■ AUFGABE
Beantworte die folgenden Fragen zum Text über Polaire.
(a) In welcher Stadt wurde Polaire geboren?
(b) In welchem Jahr und an welchem Ort begann sie ihre Karriere als Sängerin?
(c) Welche Länge hatte das Maßband, das zusammen mit dem Abendprogramm ausgegeben wurde?

Polaire
Polaire, geborene Émilie Marie Bouchaud (* 14. Mai 1874 in Algier[1], Algerien; † 14. Oktober 1939 in Champigny-sur-Marne) war eine algerisch-französische Tänzerin, Sängerin und Schauspielerin.
Biografie
1891 begann Polaire ihre Karriere als Sängerin im Jardin de Paris. Sie stand dem Bildhauer Rupert Carabin Modell und mehrere seiner Arbeiten tragen ihre Züge. Ihre extreme Wespentaille wurde ihr Markenzeichen. Zitat: Als sie gestern abend ihren schwarzen Seidenumhang ablegte, tat sie das bewußt langsam und bedächtig, um ihr Publikum möglichst lange auf die Folter zu spannen, wie sich das bei der Enthüllung einer solch einzigartigen Besonderheit gehört, und den anwesenden Frauen stockte der Atem vor Begeisterung. Zusammen mit dem Programm für den Abend wurde ein Maßband von 14 Zoll ausgegeben, worauf zu lesen stand: Dies ist Polaires Taillenweite. Und wie groß ist Ihre?

■ GEGEBENE DATEN
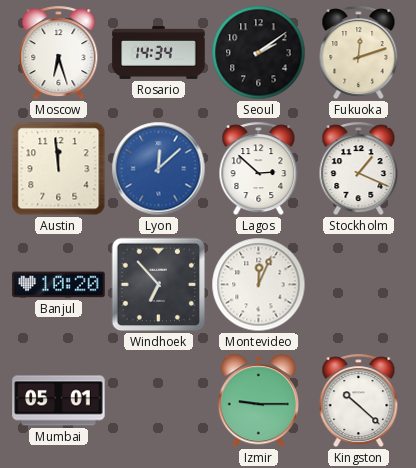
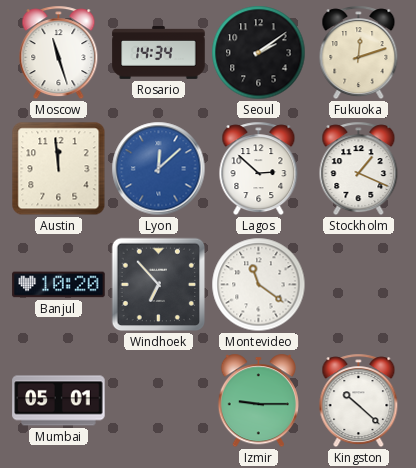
Moscow: 6:27 -> 11:27
Montevideo: 12:04 -> 11:21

■ LÖSUNG
(a) In Algier, Algerien.
(b) 1891 im Jardin de Paris.
(c) 14 Zoll.